Job — Only one portion of the data is to be written out: from the line bearing "(at 331.47 73.66)" through the line bearing "(at 243.84 261.62)". Write it exactly as it appears.
Data to process Block Start
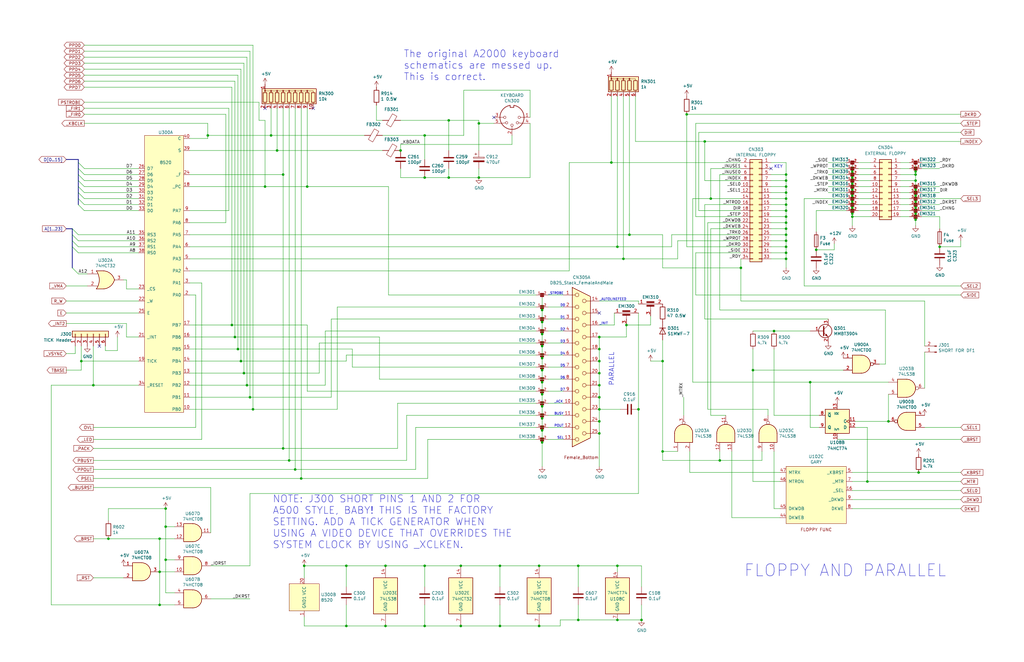
<source format=kicad_sch>
(kicad_sch
	(version 20231120)
	(generator "eeschema")
	(generator_version "8.0")
	(uuid "ec51cbc6-4428-4795-ba7c-8dcfd7c2fb0e")
	(paper "B")
	(title_block
		(title "Amiga 2000 EATX")
		(date "2023-03-10")
		(rev "3.0")
	)
	
	(junction
		(at 45.72 227.33)
		(diameter 0)
		(color 0 0 0 0)
		(uuid "01ec8e76-cec8-408f-a48b-c8d6168ae197")
	)
	(junction
		(at 119.38 73.66)
		(diameter 0)
		(color 0 0 0 0)
		(uuid "02ba5d27-61cc-494f-8407-a535675cf489")
	)
	(junction
		(at 331.47 91.44)
		(diameter 0)
		(color 0 0 0 0)
		(uuid "02d6d108-526f-4236-827d-bac5e8eec2bc")
	)
	(junction
		(at 116.84 63.5)
		(diameter 0)
		(color 0 0 0 0)
		(uuid "0460af77-a52c-485f-a60f-bfc844a4beca")
	)
	(junction
		(at 87.63 57.15)
		(diameter 0)
		(color 0 0 0 0)
		(uuid "04ec6e0a-2f08-4404-86ee-c24ac6efe114")
	)
	(junction
		(at 194.31 264.16)
		(diameter 0)
		(color 0 0 0 0)
		(uuid "053e9fc9-b3c4-4223-b441-5690ebe7f083")
	)
	(junction
		(at 341.63 161.29)
		(diameter 0)
		(color 0 0 0 0)
		(uuid "05b75b1f-b1cf-4ba0-809b-f1d158c8c08b")
	)
	(junction
		(at 359.41 85.09)
		(diameter 0)
		(color 0 0 0 0)
		(uuid "06c3acc2-e909-4843-860d-ba4386f135c8")
	)
	(junction
		(at 252.73 167.64)
		(diameter 0)
		(color 0 0 0 0)
		(uuid "075a5518-a4d0-4fb8-939c-db5719f1c2e3")
	)
	(junction
		(at 34.29 152.4)
		(diameter 0)
		(color 0 0 0 0)
		(uuid "07b4a604-c787-434d-83c6-e59b67c1bb9a")
	)
	(junction
		(at 228.6 146.05)
		(diameter 0)
		(color 0 0 0 0)
		(uuid "085187f3-71ef-4b8e-a527-7bf395cd0f0f")
	)
	(junction
		(at 179.07 74.93)
		(diameter 0)
		(color 0 0 0 0)
		(uuid "08703698-dec2-4b85-92c6-866db7fe5506")
	)
	(junction
		(at 67.31 227.33)
		(diameter 0)
		(color 0 0 0 0)
		(uuid "08c16359-1df7-4f82-b69b-9e99b2f1d114")
	)
	(junction
		(at 252.73 162.56)
		(diameter 0)
		(color 0 0 0 0)
		(uuid "09310e9a-ba64-4e68-b84d-32566b95f6c5")
	)
	(junction
		(at 297.18 59.69)
		(diameter 0)
		(color 0 0 0 0)
		(uuid "09ee9cf5-a101-4ef1-bfc9-8023bdd7af2d")
	)
	(junction
		(at 359.41 87.63)
		(diameter 0)
		(color 0 0 0 0)
		(uuid "0ac97cdc-a21e-4d1b-aee0-628c72707935")
	)
	(junction
		(at 331.47 83.82)
		(diameter 0)
		(color 0 0 0 0)
		(uuid "0da8bcfc-ef7f-4ea0-bfb1-e05f21b0a07a")
	)
	(junction
		(at 386.08 80.01)
		(diameter 0)
		(color 0 0 0 0)
		(uuid "0dec38ca-836a-4bc1-8d39-f9f9db7ac9ae")
	)
	(junction
		(at 312.42 113.03)
		(diameter 0)
		(color 0 0 0 0)
		(uuid "1165fac8-64cc-478c-b832-a6dbcc1dd761")
	)
	(junction
		(at 228.6 151.13)
		(diameter 0)
		(color 0 0 0 0)
		(uuid "146f46a9-12a8-4152-8f37-3b1b8c76bd03")
	)
	(junction
		(at 210.82 238.76)
		(diameter 0)
		(color 0 0 0 0)
		(uuid "178255c5-a20f-4054-9403-cfb3e9626efe")
	)
	(junction
		(at 331.47 104.14)
		(diameter 0)
		(color 0 0 0 0)
		(uuid "1be5ce24-002e-4396-8c9b-ea5a16f218f0")
	)
	(junction
		(at 260.35 261.62)
		(diameter 0)
		(color 0 0 0 0)
		(uuid "1c92fe1f-7738-4e74-ac8b-79d700f7fad0")
	)
	(junction
		(at 252.73 157.48)
		(diameter 0)
		(color 0 0 0 0)
		(uuid "1cab43dd-478e-40e4-87ef-b13e654d8019")
	)
	(junction
		(at 252.73 182.88)
		(diameter 0)
		(color 0 0 0 0)
		(uuid "2038f59a-eee5-47e1-a6da-7f1065874311")
	)
	(junction
		(at 386.08 76.2)
		(diameter 0)
		(color 0 0 0 0)
		(uuid "20f70a55-fa9c-4db3-a55e-eca87070f345")
	)
	(junction
		(at 69.85 236.22)
		(diameter 0)
		(color 0 0 0 0)
		(uuid "2188f82f-425f-4534-adc7-ae9067cd5685")
	)
	(junction
		(at 189.23 74.93)
		(diameter 0)
		(color 0 0 0 0)
		(uuid "2601d13f-b1d5-4549-b05b-d2b6e4bb3827")
	)
	(junction
		(at 359.41 90.17)
		(diameter 0)
		(color 0 0 0 0)
		(uuid "2f22e1ad-2bad-4f49-a4cd-d2363091d9cd")
	)
	(junction
		(at 227.33 264.16)
		(diameter 0)
		(color 0 0 0 0)
		(uuid "3183d3fc-a05f-4ae6-a221-ca9664d56006")
	)
	(junction
		(at 331.47 81.28)
		(diameter 0)
		(color 0 0 0 0)
		(uuid "3288bff7-ba75-415a-981f-b18526d4941a")
	)
	(junction
		(at 201.93 52.07)
		(diameter 0)
		(color 0 0 0 0)
		(uuid "3335f19f-3700-49ab-9469-22df201e4755")
	)
	(junction
		(at 67.31 255.27)
		(diameter 0)
		(color 0 0 0 0)
		(uuid "387c3a3b-15ff-426e-a75e-f34c11036e40")
	)
	(junction
		(at 396.24 104.14)
		(diameter 0)
		(color 0 0 0 0)
		(uuid "38d55c0d-e246-4f7f-af44-77ff4db4f9a9")
	)
	(junction
		(at 168.91 63.5)
		(diameter 0)
		(color 0 0 0 0)
		(uuid "3a17b2e5-367d-4fc8-adea-3068a445e858")
	)
	(junction
		(at 114.3 57.15)
		(diameter 0)
		(color 0 0 0 0)
		(uuid "3ce02f4f-9bb0-4f8b-a1ea-986067a2dfa4")
	)
	(junction
		(at 260.35 104.14)
		(diameter 0)
		(color 0 0 0 0)
		(uuid "3d4ce464-9cfe-45ab-a115-abec4ddb1300")
	)
	(junction
		(at 121.92 194.31)
		(diameter 0)
		(color 0 0 0 0)
		(uuid "3daac299-130a-4163-b194-af057b923300")
	)
	(junction
		(at 331.47 109.22)
		(diameter 0)
		(color 0 0 0 0)
		(uuid "41d8962f-f541-4889-9a6e-5ca48efb8397")
	)
	(junction
		(at 386.08 87.63)
		(diameter 0)
		(color 0 0 0 0)
		(uuid "4268331f-c98d-4fc6-bcde-b5cb2d3189cb")
	)
	(junction
		(at 331.47 99.06)
		(diameter 0)
		(color 0 0 0 0)
		(uuid "42c6225d-16df-45ff-a264-16293d3035af")
	)
	(junction
		(at 162.56 238.76)
		(diameter 0)
		(color 0 0 0 0)
		(uuid "4342d450-0bf1-4f72-9eb2-72a596b1e1ac")
	)
	(junction
		(at 386.08 85.09)
		(diameter 0)
		(color 0 0 0 0)
		(uuid "478e9601-6f53-4ba0-807b-06febb2bdc61")
	)
	(junction
		(at 331.47 86.36)
		(diameter 0)
		(color 0 0 0 0)
		(uuid "4857972f-8f9b-4dbf-acc8-4f48246bf45f")
	)
	(junction
		(at 104.14 162.56)
		(diameter 0)
		(color 0 0 0 0)
		(uuid "49fb2c8d-ec80-4efb-bfec-d1c6045e1798")
	)
	(junction
		(at 359.41 91.44)
		(diameter 0)
		(color 0 0 0 0)
		(uuid "4d561f85-971c-4952-a874-4116699a078b")
	)
	(junction
		(at 228.6 171.45)
		(diameter 0)
		(color 0 0 0 0)
		(uuid "4d73c692-7835-453b-9615-2c6e0cf77e73")
	)
	(junction
		(at 69.85 222.25)
		(diameter 0)
		(color 0 0 0 0)
		(uuid "506c09e8-7c1d-47ef-94f5-9e29e82c53ea")
	)
	(junction
		(at 228.6 186.69)
		(diameter 0)
		(color 0 0 0 0)
		(uuid "51686b54-6d60-4c37-9698-35718cbcd0c5")
	)
	(junction
		(at 129.54 78.74)
		(diameter 0)
		(color 0 0 0 0)
		(uuid "52399d01-36b4-4dcd-8f2f-161c65787e59")
	)
	(junction
		(at 97.79 137.16)
		(diameter 0)
		(color 0 0 0 0)
		(uuid "5354d806-b79c-4b96-bebf-5cfa7a6fb1c1")
	)
	(junction
		(at 331.47 78.74)
		(diameter 0)
		(color 0 0 0 0)
		(uuid "55226f27-de45-4c76-a4be-bd6615e0496a")
	)
	(junction
		(at 210.82 264.16)
		(diameter 0)
		(color 0 0 0 0)
		(uuid "56df092b-90ef-4bea-a341-0a23913a6141")
	)
	(junction
		(at 228.6 156.21)
		(diameter 0)
		(color 0 0 0 0)
		(uuid "56e78392-df27-4362-904b-821919c71fef")
	)
	(junction
		(at 227.33 238.76)
		(diameter 0)
		(color 0 0 0 0)
		(uuid "59477db6-f75b-47fc-8ae4-2a4f6282fc2f")
	)
	(junction
		(at 279.4 152.4)
		(diameter 0)
		(color 0 0 0 0)
		(uuid "599ac0f2-3a30-4dc1-afb0-539a4211e934")
	)
	(junction
		(at 252.73 177.8)
		(diameter 0)
		(color 0 0 0 0)
		(uuid "5bd764a7-ddea-4ba6-b488-34d136b16694")
	)
	(junction
		(at 331.47 73.66)
		(diameter 0)
		(color 0 0 0 0)
		(uuid "5c23f7b5-7ee4-4e33-ab6b-b52a67f83526")
	)
	(junction
		(at 331.47 76.2)
		(diameter 0)
		(color 0 0 0 0)
		(uuid "5e435fac-e7dd-4a32-a395-0057a6d4c3b7")
	)
	(junction
		(at 243.84 261.62)
		(diameter 0)
		(color 0 0 0 0)
		(uuid "5e5da086-f0d9-46a8-9c9c-ef1f0c70741d")
	)
	(junction
		(at 257.81 68.58)
		(diameter 0)
		(color 0 0 0 0)
		(uuid "637e2a65-cd4b-473e-bfe0-88bb3c5a266d")
	)
	(junction
		(at 228.6 140.97)
		(diameter 0)
		(color 0 0 0 0)
		(uuid "64bc29cf-3a80-4203-966d-de9ee824c8d7")
	)
	(junction
		(at 179.07 264.16)
		(diameter 0)
		(color 0 0 0 0)
		(uuid "67575f85-01f9-4046-af2b-555102e005e8")
	)
	(junction
		(at 359.41 80.01)
		(diameter 0)
		(color 0 0 0 0)
		(uuid "67a4760f-7039-4593-b767-d6ee05d001ca")
	)
	(junction
		(at 228.6 135.89)
		(diameter 0)
		(color 0 0 0 0)
		(uuid "6851c220-1ff3-4f54-a2c8-1e03e8047ed6")
	)
	(junction
		(at 264.16 137.16)
		(diameter 0)
		(color 0 0 0 0)
		(uuid "6897
... [332628 chars truncated]
</source>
Data to process Block End
Answer to the problem —
		(at 331.47 73.66)
		(diameter 0)
		(color 0 0 0 0)
		(uuid "5c23f7b5-7ee4-4e33-ab6b-b52a67f83526")
	)
	(junction
		(at 331.47 76.2)
		(diameter 0)
		(color 0 0 0 0)
		(uuid "5e435fac-e7dd-4a32-a395-0057a6d4c3b7")
	)
	(junction
		(at 243.84 261.62)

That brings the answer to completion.